The Kurdish media group Rudaw revealed that the apprehended suspect was stripped of his explosives belt by security forces before being led away.
'There is a dangerous campaign tonight against Kirkuk,' a security official told the network.
It has been claimed the boy was planning to blow himself up outside a Shia mosque. The belt was later detonated safely away from members of the public.
The attacks follow recent successful military offensives by Peshmerga forces against ISIS.
Earlier this year it was revealed that ISIS had released an app teaching the Arabic alphabet to its '"cubs of the caliphate" - using cartoon images of weaponry.
The terror group uses pictures of tanks, ammunition and swords to help children remember certain letters in its bizarre learning aid.

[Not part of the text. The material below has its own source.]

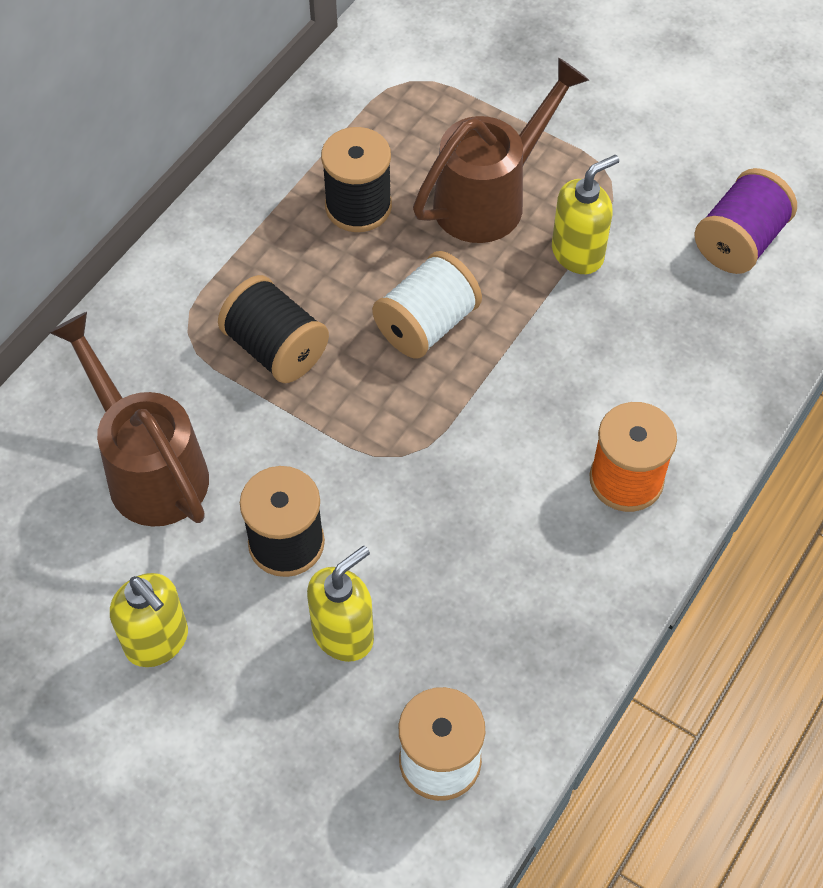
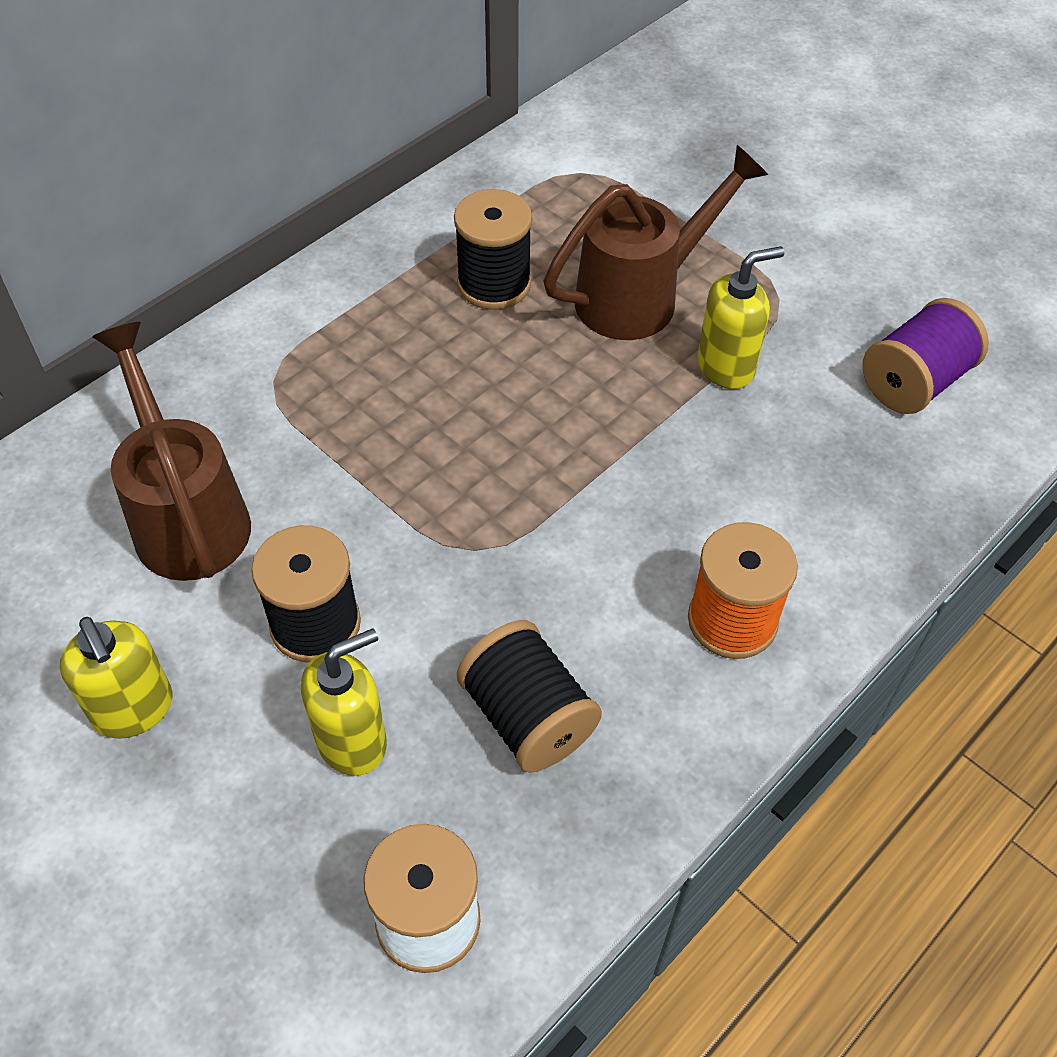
camera: 10 degrees right, 5 degrees down
(276, 348) = (364, 412): black spool -> black spool (527, 716)
(426, 324) = (538, 414): white spool -> none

It is the latest move by ISIS aimed at indoctrinating children in its Iraq and Syria stronghold.
Videos have previously been released of boys - dubbed "Cubs of the Caliphate" - being put through rigorous training regimes and even being ordered to carry out brutal executions.
Meanwhile, Turkish president Tayyip Erdogan said it was likely that ISIS was behind the attack which saw a bomber, thought to be aged between 12 and 14, blow up people dancing in the street at a party in the city of Gaziantep last night.
Erdogan added the blast near the Syria border "was the result of a suicide bomber who either detonated (the bomb) or others detonated it".
The pro-Kurdish Peoples' Democratic Party, or HDP, said in a statement that the wedding was for one of its members, and women and children had been among those killed.
Hundreds gathered for funerals this afternoon, with coffins draped in green flags. But security sources said some ceremonies will have to wait because many victims were blown to pieces and DNA tests would be needed to identify them.